Make sure you navigate to the root hello-samza directory and run the script

{% highlight bash %}
bin/produce-ad-event-data.sh
{% endhighlight %}

### Run Samza jobs

Now that you are producing raw ad events, you need to partition them by their impression ID. To do so, run the ad-event-feed job.

{% highlight bash %}
bin/run-job.sh --config-factory=org.apache.samza.config.factories.PropertiesConfigFactory --config-path=file://$PWD/config/deploy/samza/config/ad-event-feed.properties
{% endhighlight %}

Now you have partitioned ad impressions and ad clicks into 4 partitions each. Second Samza job will consume them and build joined events that join raw events and calculate passed time between impression and click event.

{% highlight bash %}
bin/run-job.sh --config-factory=org.apache.samza.config.factories.PropertiesConfigFactory --config-path=file://$PWD/config/deploy/samza/config/ad-event-join.properties
{% endhighlight %}

### The result

Check out messages produced by jobs with

{% highlight bash %}
deploy/kafka/bin/kafka-console-consumer.sh --zookeeper localhost:2181 --topic ad-imp-metadata
deploy/kafka/bin/kafka-console-consumer.sh --zookeeper localhost:2181 --topic ad-clk-metadata
deploy/kafka/bin/kafka-console-consumer.sh --zookeeper localhost:2181 --topic ad-join
{% endhighlight %}

You can also produce events manually like this.
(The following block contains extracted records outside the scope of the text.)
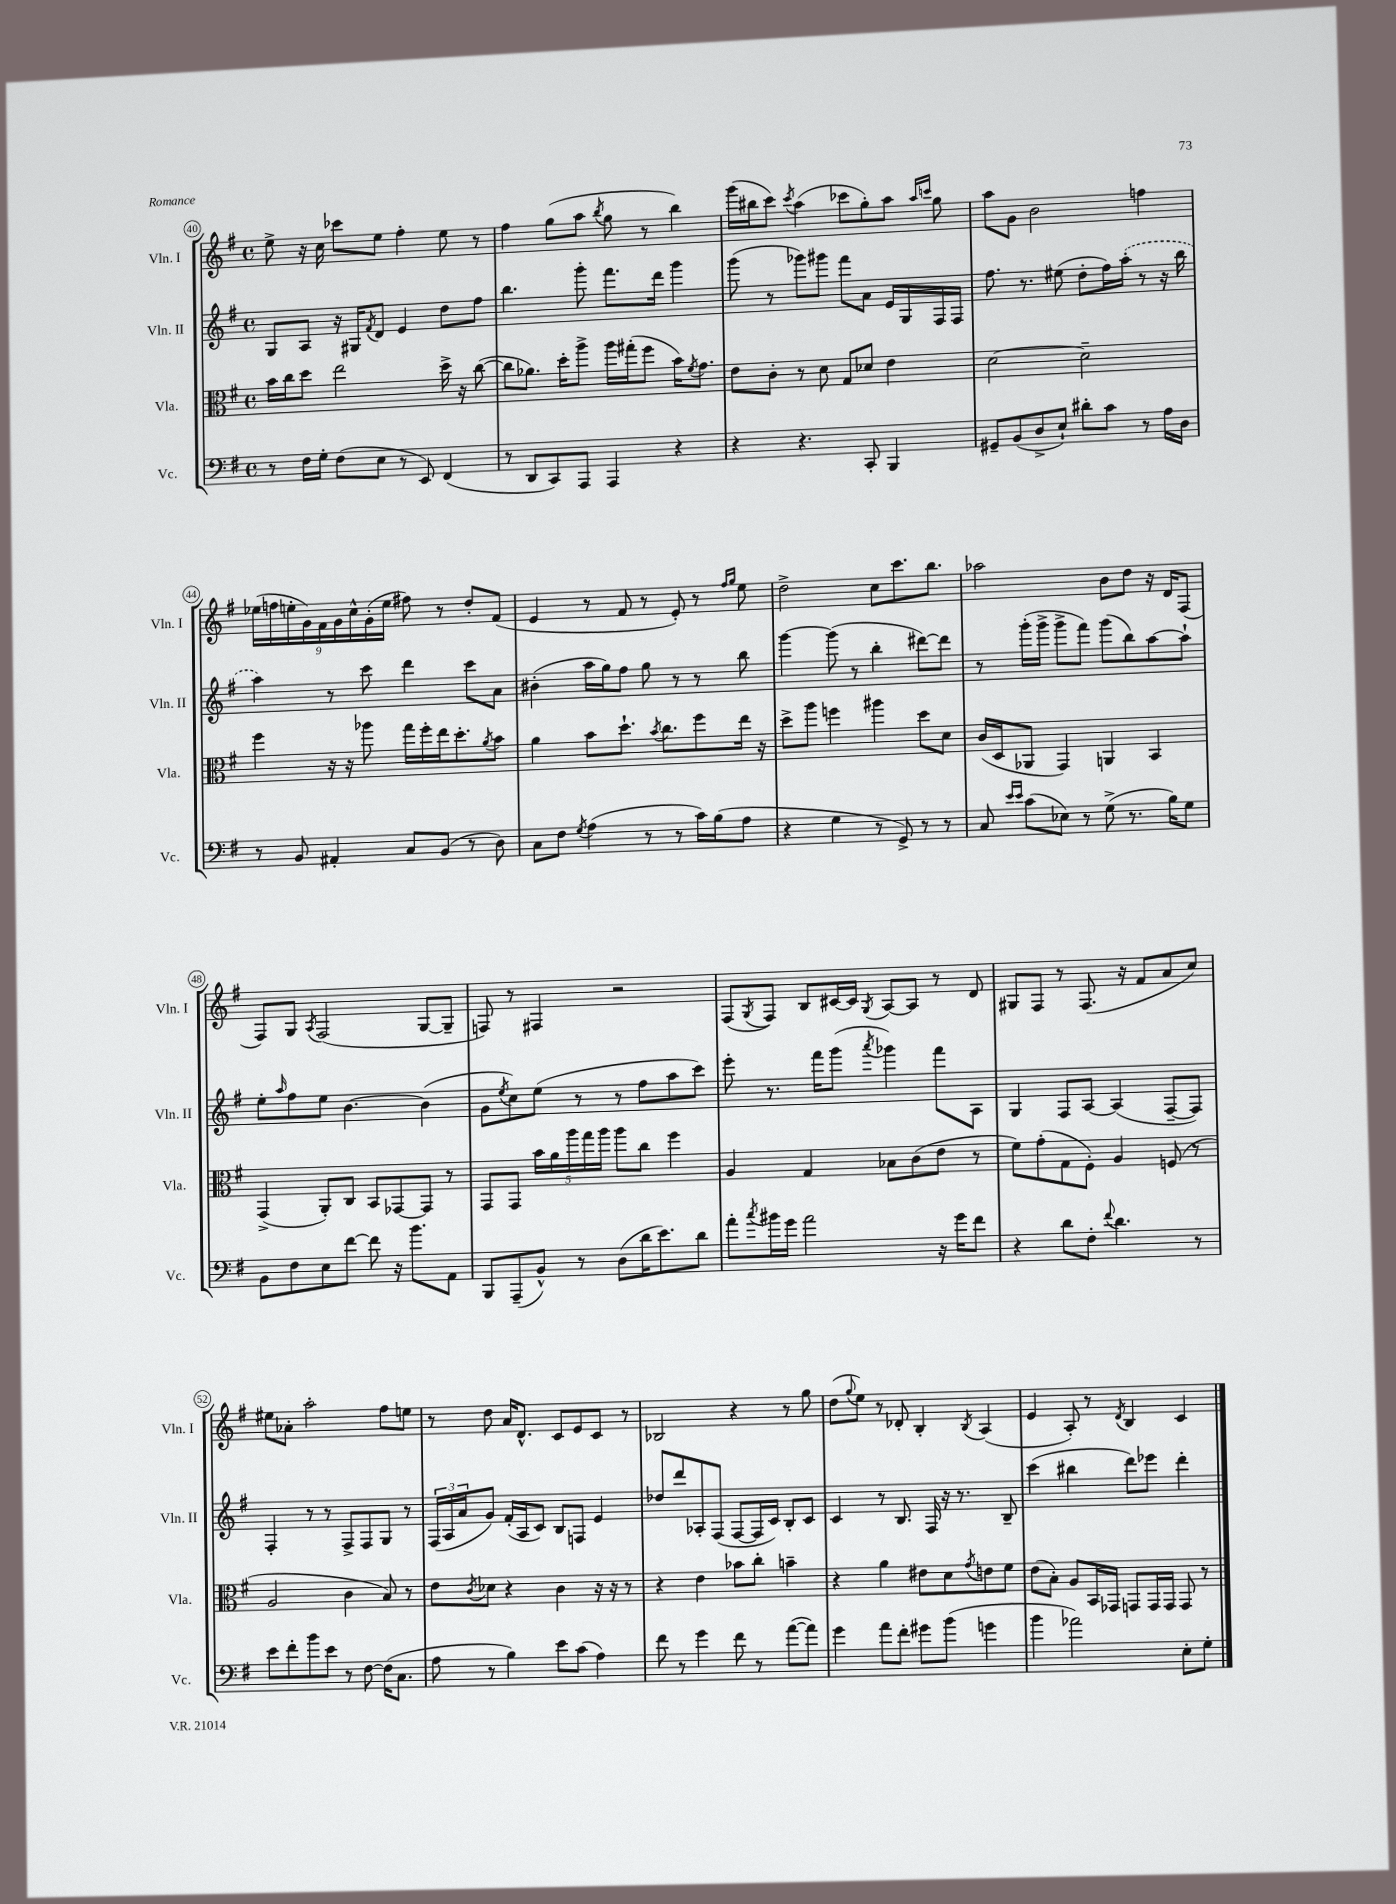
<<
\new StaffGroup <<
\new Staff = "s0" \with { instrumentName = "Vln. I" shortInstrumentName = "Vln. I" } {
    \clef treble \key g \major \defaultTimeSignature \time 4/4
    e''8-> r16 c''16 ces'''8 e''8 fis''4-. e''8 r8 |
    fis''4 g''8( a''8 \acciaccatura { b''8 } g''8 r8 b''4) |
    g'''16( bis''16 c'''8) \acciaccatura { c'''8 } a''4( ces'''8 g''8-.) a''8 \grace { a''16 c'''16 } g''8 |
    a''8 g'8 b'2 f''4 |
    \tuplet 9/8 { ees''16( f''16 e''16-. g'16) fis'16 g'16 c''16-^ g'16-.( e''16 } fis''8) r8 d''8-. fis'8( |
    e'4 r8 fis'8 r8 e'8-.) r8 \grace { fis''16 g''16 } e''8 |
    d''2-> c''8 c'''8. b''8. |
    aes''2 b'8 d''8 r16 d'16 fis8( |
    fis8) g8 \acciaccatura { a8 } fis2( g8~ g8-- |
    f8) r8 fis4 r2 |
    fis8( \acciaccatura { g8 } fis8) b8 cis'16~ cis'16 \acciaccatura { g8 } a8~ a8 r8 d'8 |
    gis8 fis8 r8 fis8.( r16 fis'8 a'8 c''8) |
    eis''8 aes'8-. a''2-. fis''8 e''8 |
    r8 d''8 a'16 d'8.-^ c'8 e'8 c'8 r8 |
    bes2 r4 r8 g''8 |
    d''8( \appoggiatura { g''8 } e''8) r8 des'8-. b4-. \acciaccatura { b8 } a4( |
    e'4 a8-.) r8 \acciaccatura { d'8 } b4 c'4 \bar "|." |
}
\new Staff = "s1" \with { instrumentName = "Vln. II" shortInstrumentName = "Vln. II" } {
    \clef treble \key g \major \defaultTimeSignature \time 4/4
    g8 a8 r16 gis16 \acciaccatura { fis'8 } d'8 e'4 d''8 fis''8 |
    b''4. g'''8-. fis'''8. d'''16 g'''4 |
    g'''8( r8 ges'''8) gis'''8 fis'''8 a'8 e'16 g16 fis16 fis16 |
    fis''8. r8. eis''8( d''8-. fis''16) \once \slurDashed a''16-.( r8 r16 b''16 |
    a''4) r8 c'''8 d'''4 c'''8 a'8 |
    bis'4-.( a''16 g''16) fis''8 g''8 r8 r8 b''8 |
    g'''4~ g'''8( r8 b''4-. dis'''8~) dis'''8 |
    r8 g'''16-.( g'''16-> g'''8-> fis'''8) g'''8( b''8) a''8~ a''8-! |
    e''8-. \grace { a''16 } fis''8 e''8 b'4.~ b'4( |
    g'8 \acciaccatura { e''8 } c''8) e''8( r8 r8 fis''8 a''8 c'''8) |
    e'''8-. r8. fis'''16 g'''8( \acciaccatura { a'''8 } ges'''4) fis'''8 a8 |
    g4 fis8 a8~ a4( fis8~-- fis8) |
    fis4-. r8 r8 fis8-> fis8 g8 r8 |
    \tuplet 3/2 { fis16( a16 a'16 } g'8) fis'16-.( a16 c'8) b8 f8 e'4 |
    des''8 d'''8 aes8-. fis8( fis8~ fis16 c'16) b8-. c'8 |
    c'4 r8 b8. fis16 r16 r8. b8-- |
    c'''4( bis''4 d'''8) ees'''8 d'''4-. \bar "|." |
}
\new Staff = "s2" \with { instrumentName = "Vla." shortInstrumentName = "Vla." } {
    \clef alto \key g \major \defaultTimeSignature \time 4/4
    b'16 c''16 d''8 e''2 d''16-> r16 c''8~( |
    c''8 aes'8.) d''16-. a''8-> a''16 gis''16-.( fis''8 b'16) \acciaccatura { fis'8 } g'8. |
    e'8 c'8-. r8 d'8 g8 des'8 e'4 |
    d'2~ d'2-- |
    fis''4 r16 r16 aes''8 g''16 fis''16-. e''16 d''8.-. \acciaccatura { a'8 } b'8 |
    a'4 b'8 d''8.-! \acciaccatura { b'8 } c''8. fis''8 e''16 r16 |
    d''8-> a''8 f''4 ais''4 d''8 d'8 |
    c'16( d16 aes,8 g,4) a,4 b,4 |
    g,4->( a,8-.) c8 b,8 ges,8~ ges,8 r8 |
    g,8 g,8 \tuplet 5/4 { b'16 a'16 a''16 g''16 a''16 } a''8 c''8 fis''4 |
    a4 g4 bes8 c'8( e'8 r8 |
    fis'8) g'8-.( g8 fis8-.) a4 f8( r8 |
    a2 c'4 b8) r8 |
    e'8 \acciaccatura { c'8 } des'8 r4 c'4 r16 r16 r8 |
    r4 e'4 bes'8 c''8-. b'4-- |
    r4 a'4 eis'8 d'8 \acciaccatura { g'8 } e'8 fis'8 |
    e'8( b8-.) a8 b,16 ges,16 g,8 g,16 g,16 g,8 r8 \bar "|." |
}
\new Staff = "s3" \with { instrumentName = "Vc." shortInstrumentName = "Vc." } {
    \clef bass \key g \major \defaultTimeSignature \time 4/4
    r8 fis16 g16-. fis8( e8 r8 e,8) fis,4( |
    r8 d,8 c,8) a,,8 a,,4 r4 |
    r4 r4. c,8-. b,,4 |
    gis,8-- b,8( d8-> e8-!) dis'8-. c'8 r8 a16 d16 |
    r8 b,8 ais,4-. c8 b,8( r8 d8) |
    c8 fis8 \acciaccatura { g8 } a4( r8 r8 c'16) b16( a8 |
    r4 g4 r8 g,8->) r8 r8 |
    c8 \grace { e'16 e'16 } c'8( ees8) r8 g8->( r8. b16) g8 |
    b,8 fis8 e8 fis'8~ fis'8 r16 b'8. a,8 |
    b,,8 a,,8--( b,8-^) r8 d8( d'16 e'8.) d'8 |
    a'8-. \acciaccatura { c''8 } bis'16 g'16 a'2 r16 g'16 fis'8 |
    r4 d'8 fis8-. \appoggiatura { fis'8 } d'4. r8 |
    e'8 fis'8-. b'8 e'8 r8 fis8~ fis16( c8. |
    a8 r8 b4) e'8 c'8( a4) |
    fis'8 r8 g'4 fis'8 r8 a'8~( a'8) |
    g'4 a'8 fis'8-. gis'8 b'8( g'4 |
    b'4 aes'2) e8-. g8-. \bar "|." |
}
>>
>>
\layout { \context { \Score currentBarNumber = #40 \override BarNumber.stencil = #(make-stencil-circler 0.1 0.3 ly:text-interface::print) } }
For instance, following lines will produce one join event.

{% highlight bash %}
deploy/kafka/bin/kafka-console-producer.sh --broker-list localhost:9092 --topic ad-impression --property key.separator=, --property parse.key=true
11,impression-id=11 type=impression advertiser-id=1 ip=111.111.111.* agent=Chrome timestamp=2017-01-01T12:00:00.000
{% endhighlight %}
{% highlight bash %}
deploy/kafka/bin/kafka-console-producer.sh --broker-list localhost:9092 --topic ad-click --property key.separator=, --property parse.key=true
11,impression-id=11 type=click advertiser-id=1 ip=111.111.111.* agent=Chrome timestamp=2017-01-01T13:13:35.404
{% endhighlight %}

Congratulations! You have successfully run steam-stream join example implemented with Samza's key-value stores!